## ИСХОДНЫЙ ТЕКСТ
========

В повестях о сестрах Марфе и Марии и Ульянии Осорьиной женщины (и авторы-составители), несомненно, относятся к браку с христианских позиций, рассматривая его как высшее Таинство и высший долг. Особенно замечательно, что преподобная Ульяния внимает поучению священника Потапия: «Сей поучи их [супругов] по правилам святости закону Божьего; она же послуша учения и наказания внятно и делом исполнение» (С.346). В отношениях с супругом героиня достигает полной гармонии и взаимопонимания. Еще в молодости муж и жена совместно творят утренние и вечерние молитвы: «По вся же вечеры довольно Богу моляшеся и коленопреклонения по сту и множае, и вставая рано по вся утра, такоже творяше и с мужем своим» (С.347).

Совместным и обоюдным является и решение супругов о жизни без плотской близости. Это происходит в довольно зрелом возрасте героев повести, когда у них уже родились сыновья и дочери, то есть была выполнена заповедь Господа о продолжении рода. «Потом моли мужа отпустити ю в монастырь; и не отпусти, но совещастася вкупе житии, а плотнаго совокупления не имети» (С. 348). Таким образом супруги прожили, как свидетельствует автор повести, в течение 10 лет вплоть до благочестивой кончины Георгия Осорьина.

В «Повести о Марфе и Марии» никаких сведений о сложившихся между супругами взаимоотношениях не приводится. Однако сестры из-за распри между мужьями разлучаются и даже не имеют друг о друге никаких сведений. Это поведение жен вполне соответствует христианскому положению, зафиксированному в Евангелии от Матфея, о том, что во имя брачного союза разрушаются самые тесные кровные узы. Иисус говорит: «Оставит человек отца своего и мать» (Мф. 19, 5-6). Разрушаются в повести и родственные связи между сестрами (правда, временно). «И за сию убо вину [спор о «седении места»] – пишет автор, - не только сии едини [мужья] разлучистася друг от друга, но и женама своима между себе до смерти своея изволиша ни писании ссылаться». (С. 352).

========

## ВЫДЕРЖКА ИЗ МАТЕРИАЛА
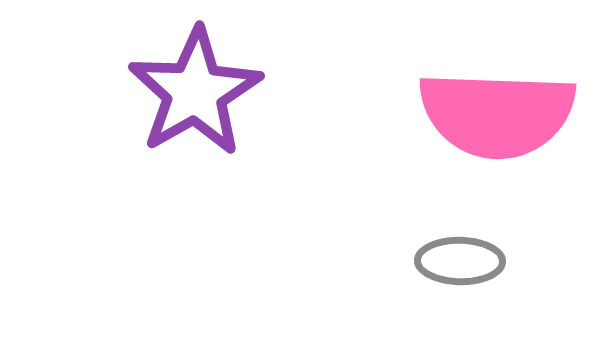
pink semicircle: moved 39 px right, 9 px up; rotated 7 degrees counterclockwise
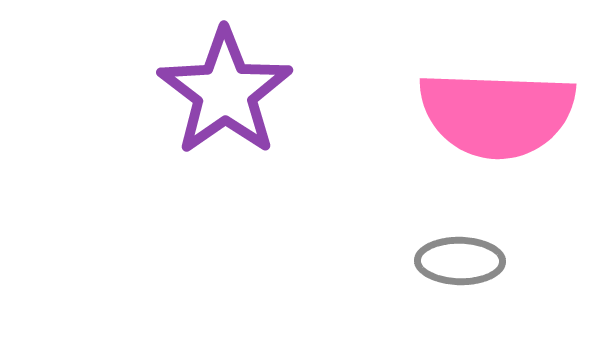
purple star: moved 30 px right; rotated 5 degrees counterclockwise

========

## УПРАЖНЕНИЕ
Пожалуйста, перепишите текст о браке в повестях от «Совместным и обоюдным» до «кончины Георгия Осорьина.» включительно, заменив «сыновья и дочери» на «дети». Опирайтесь только на исходный текст.

## ВЫПОЛНЕННОЕ ЗАДАНИЕ
Совместным и обоюдным является и решение супругов о жизни без плотской близости. Это происходит в довольно зрелом возрасте героев повести, когда у них уже родились дети, то есть была выполнена заповедь Господа о продолжении рода. «Потом моли мужа отпустити ю в монастырь; и не отпусти, но совещастася вкупе житии, а плотнаго совокупления не имети» (С. 348). Таким образом супруги прожили, как свидетельствует автор повести, в течение 10 лет вплоть до благочестивой кончины Георгия Осорьина.